Carlos Slim’s America Movil (AMX) expects to launch its mandatory takeover offer for Telekom Austria (TA) within two to three weeks and to secure regulatory approvals within the next four to eight weeks.
Speaking during a conference call on the…
Carlos Slim’s America Movil (AMX) expects to launch its mandatory takeover offer for Telekom Austria (TA) within two to three weeks and to secure regulatory approvals within the next four to eight weeks.
Speaking during a conference call on the Mexican telco’s first quarter results, AMX CEO Daniel Hajj said: “We are expecting the regulatory approvals to be in place anywhere in the next four weeks, eight weeks, probably”.

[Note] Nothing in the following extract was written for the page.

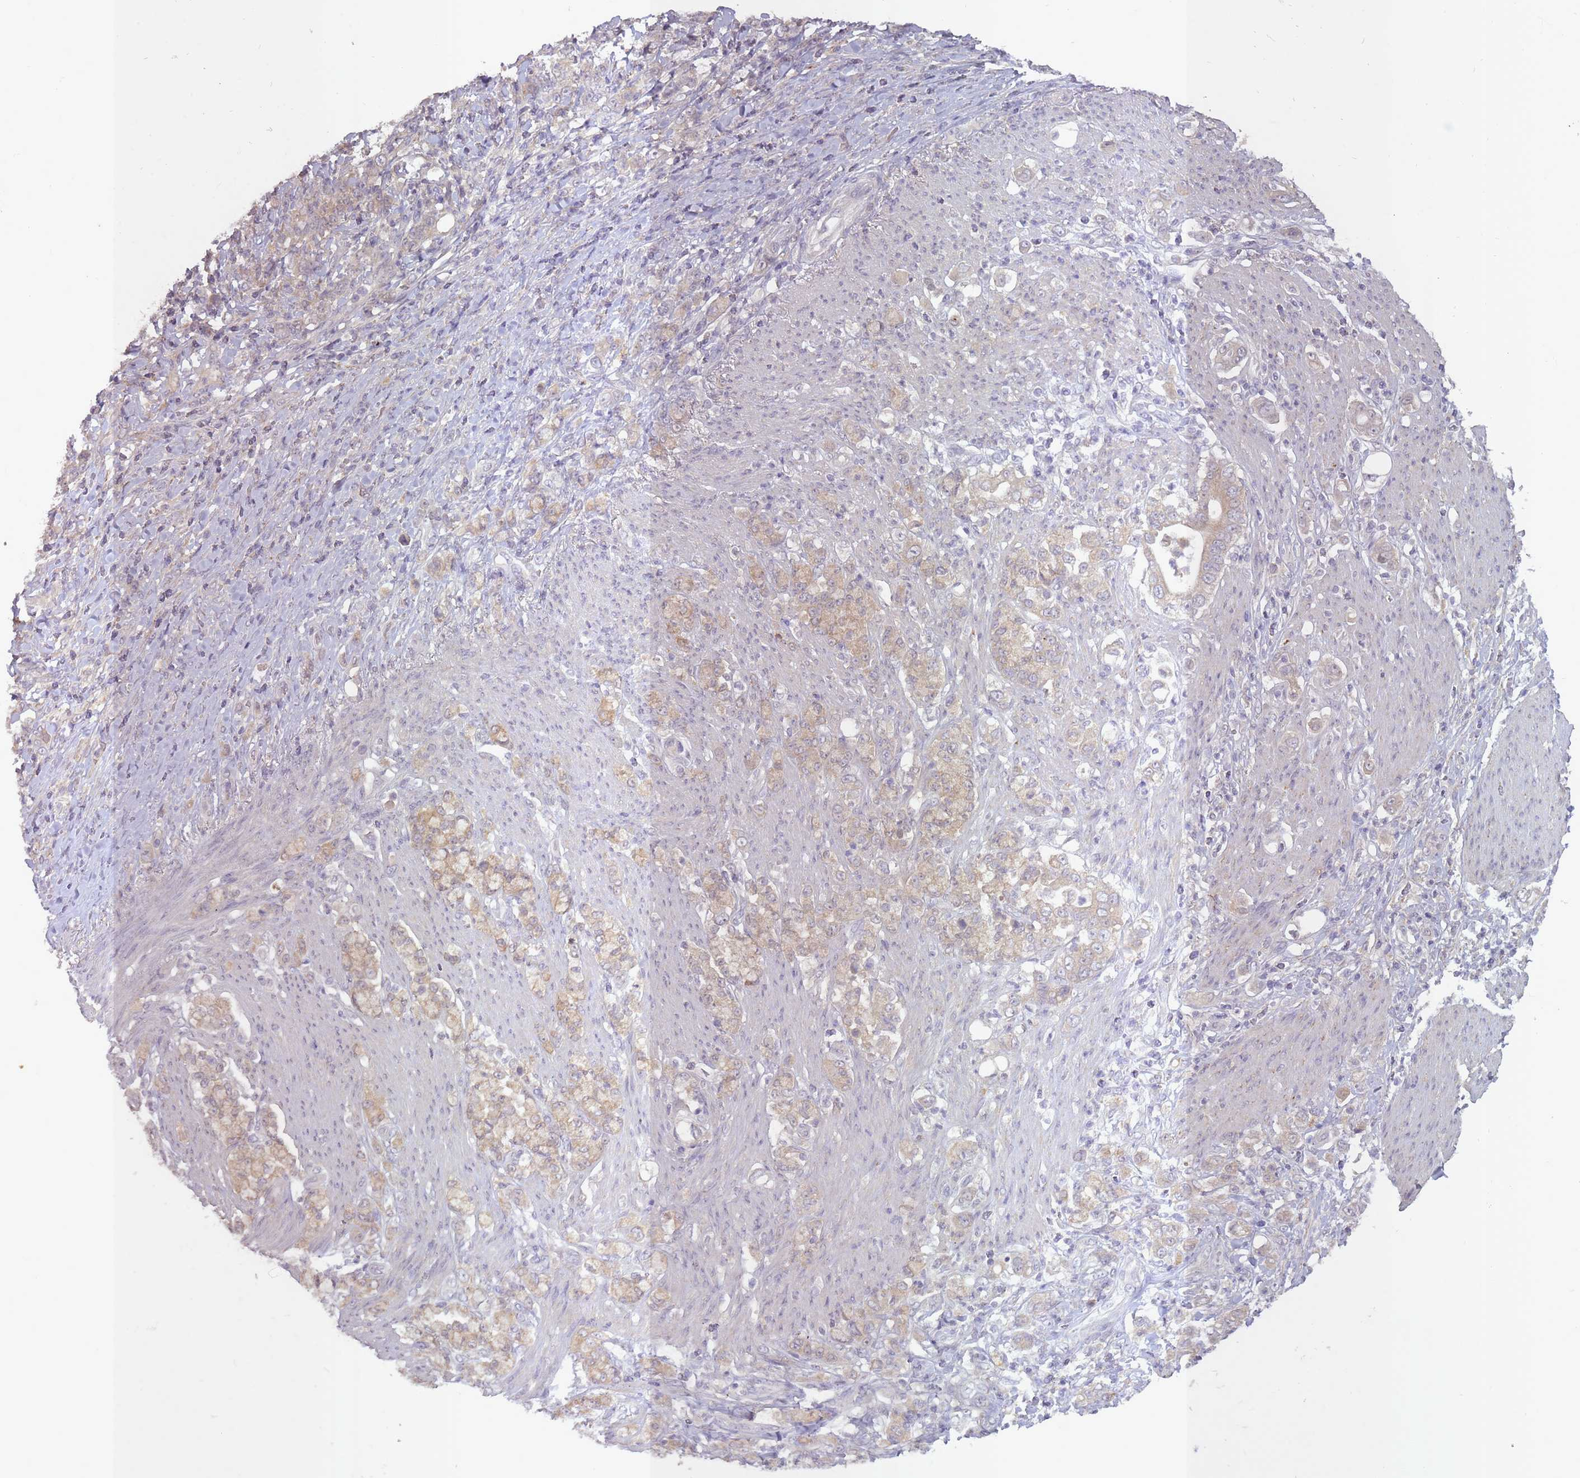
{"staining": {"intensity": "weak", "quantity": "25%-75%", "location": "cytoplasmic/membranous"}, "tissue": "stomach cancer", "cell_type": "Tumor cells", "image_type": "cancer", "snomed": [{"axis": "morphology", "description": "Normal tissue, NOS"}, {"axis": "morphology", "description": "Adenocarcinoma, NOS"}, {"axis": "topography", "description": "Stomach"}], "caption": "Adenocarcinoma (stomach) stained with immunohistochemistry (IHC) exhibits weak cytoplasmic/membranous staining in approximately 25%-75% of tumor cells. (Brightfield microscopy of DAB IHC at high magnification).", "gene": "LRATD2", "patient": {"sex": "female", "age": 79}}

Hajj said the public tender offer could be outstanding “for some time”, pending regulatory approvals. He added that the company also needs to see how the capital increase at TA goes, noting that it could be done at the same time as the tender offer.

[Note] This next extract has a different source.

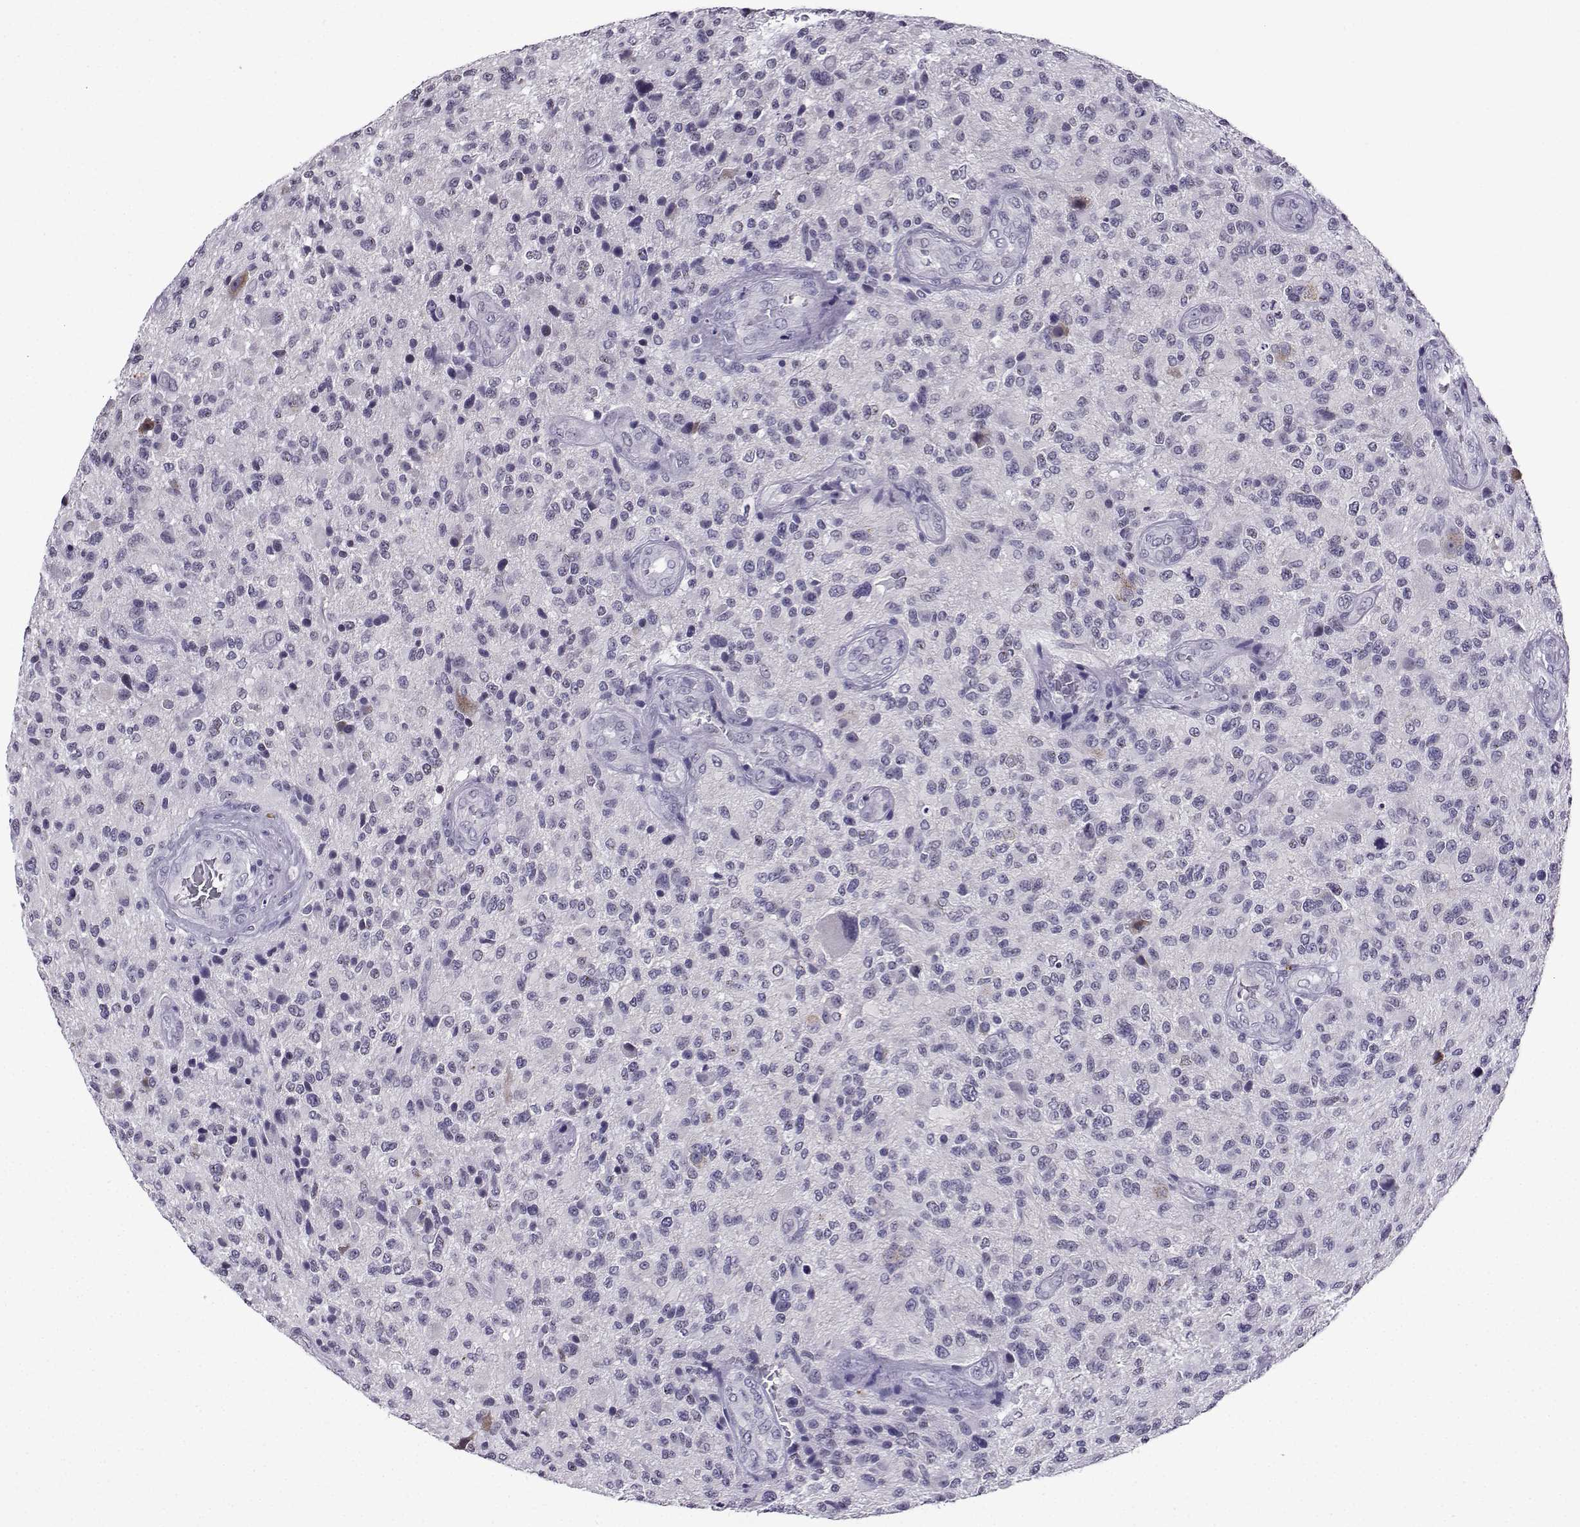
{"staining": {"intensity": "negative", "quantity": "none", "location": "none"}, "tissue": "glioma", "cell_type": "Tumor cells", "image_type": "cancer", "snomed": [{"axis": "morphology", "description": "Glioma, malignant, High grade"}, {"axis": "topography", "description": "Brain"}], "caption": "The IHC micrograph has no significant positivity in tumor cells of malignant glioma (high-grade) tissue.", "gene": "LRFN2", "patient": {"sex": "male", "age": 47}}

AMX and Austrian state holding OeIAG entered into a shareholders agreement last month which gives them a combined 55% stake in TA, triggering a mandatory takeover offer under Austrian law.
The Mexican telco will also offer €7.15 share for all outstanding shares.

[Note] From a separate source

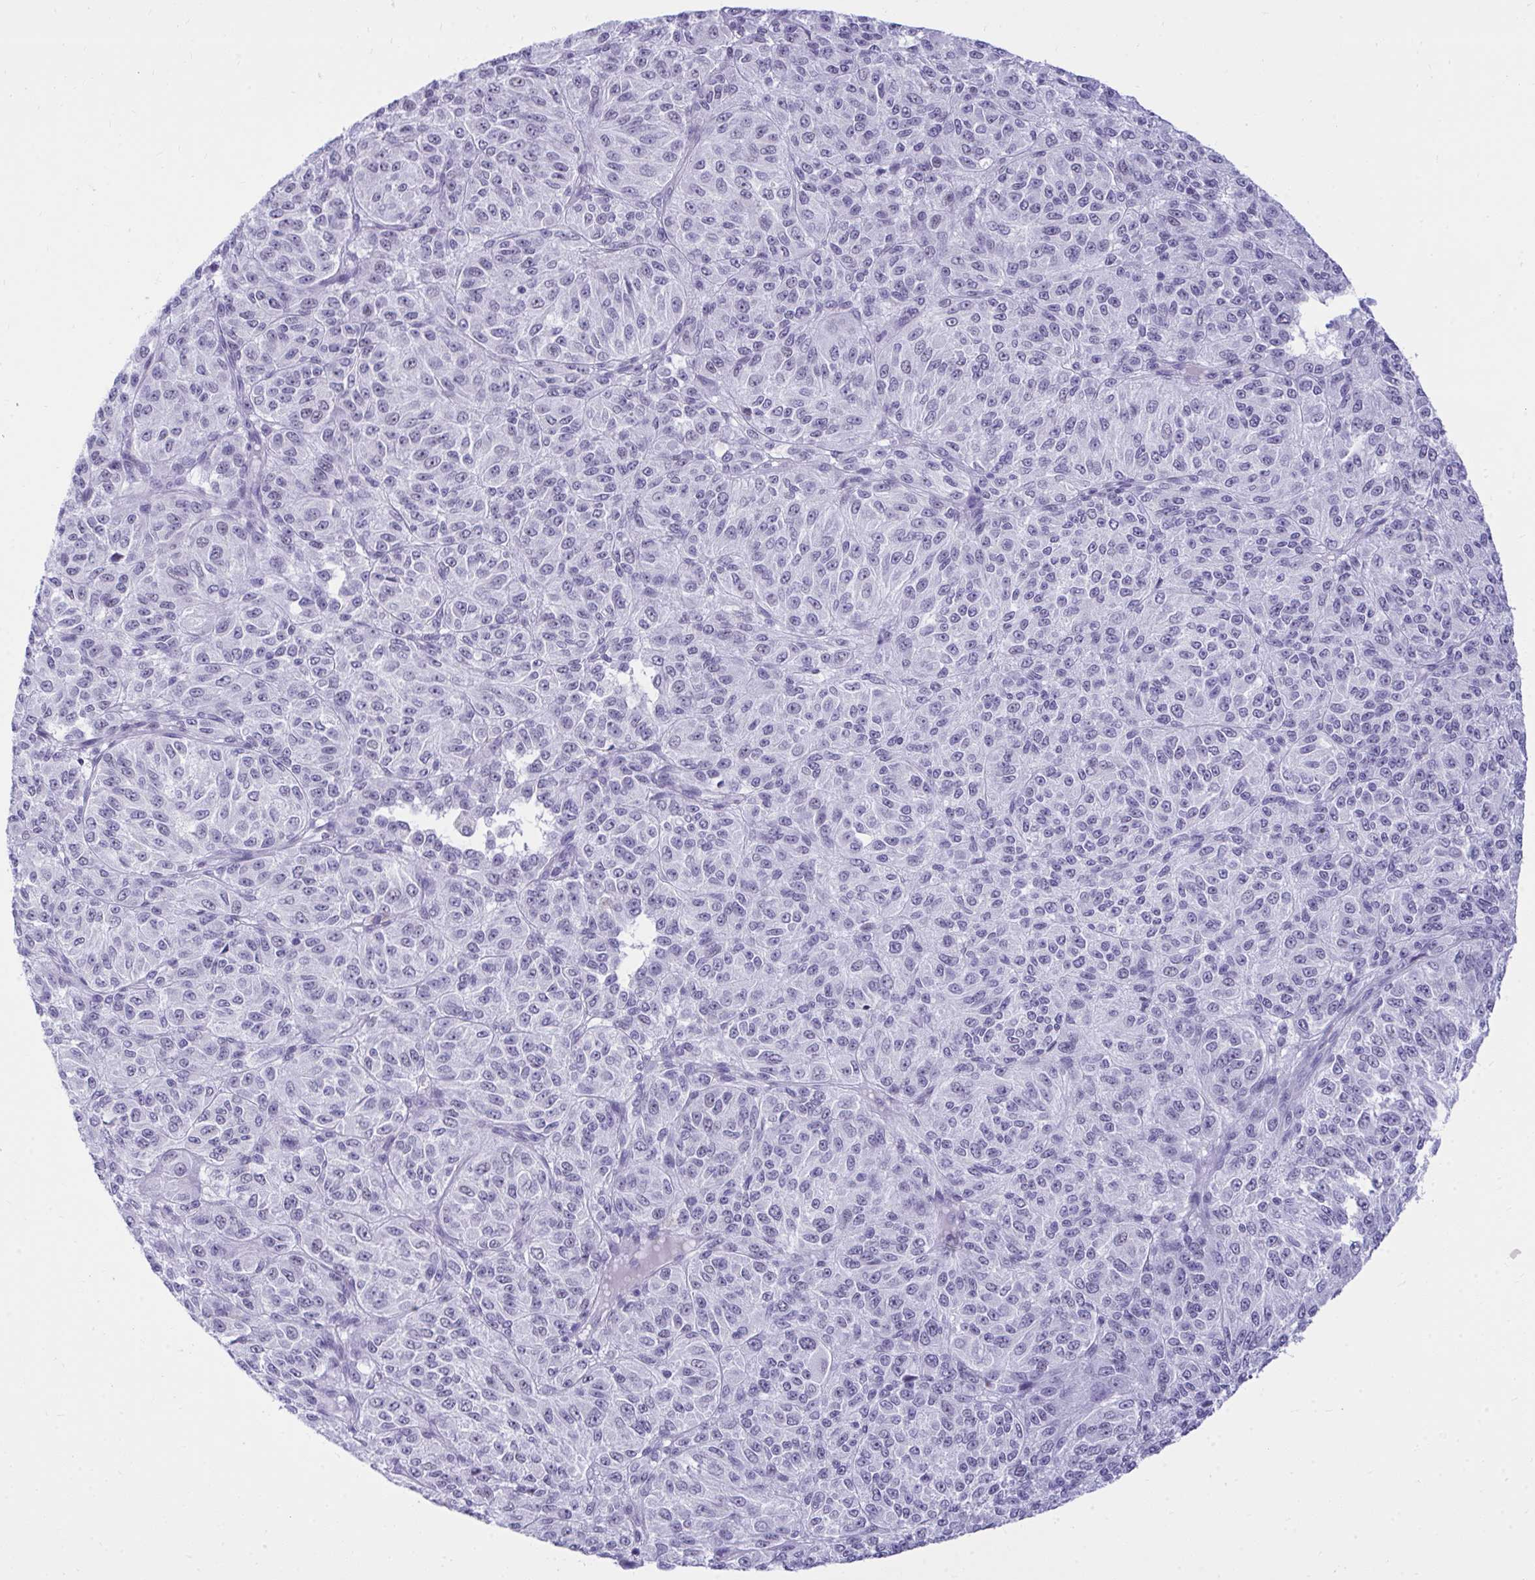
{"staining": {"intensity": "negative", "quantity": "none", "location": "none"}, "tissue": "melanoma", "cell_type": "Tumor cells", "image_type": "cancer", "snomed": [{"axis": "morphology", "description": "Malignant melanoma, Metastatic site"}, {"axis": "topography", "description": "Brain"}], "caption": "IHC micrograph of human melanoma stained for a protein (brown), which shows no positivity in tumor cells.", "gene": "OR5F1", "patient": {"sex": "female", "age": 56}}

The Austrian competition authority announced on 29 April that it had received formal notification of the deal.
As part of the agreement, AMX will support a capital increase of €1bn at TA to strengthen its financial position. AMX CFO Carlos Jose Garcia Moreno said the company expects to consolidate TA by the third quarter of this year. He stressed that the TA deal will not significantly affect AMX’s leverage, despite it taking on “a bit” more debt, or ability to engage in other M&A transactions. He said AMX has plenty of liquidity right now, partly thanks to reshuffling its investment portfolio, which has included reducing its stake slightly in Dutch telco KPN.
Moody’s said its A2 and A3 senior unsecured domestic and foreign ratings for AMX and subsidiaries remain unchanged following the signing of the shareholders pact.
“In our estimates, AMX’s leverage measured by total adjusted debt to adjusted EBITDA will not materially increase from its current 2.0x level at the end of FY 2013 as the maximum additional amount that AMX is likely to disburse as a result of this transaction is around €715m, which can be funded with the cash balance AMX currently holds,” Soummo Mukherjee, a senior credit officer with the ratings agency said.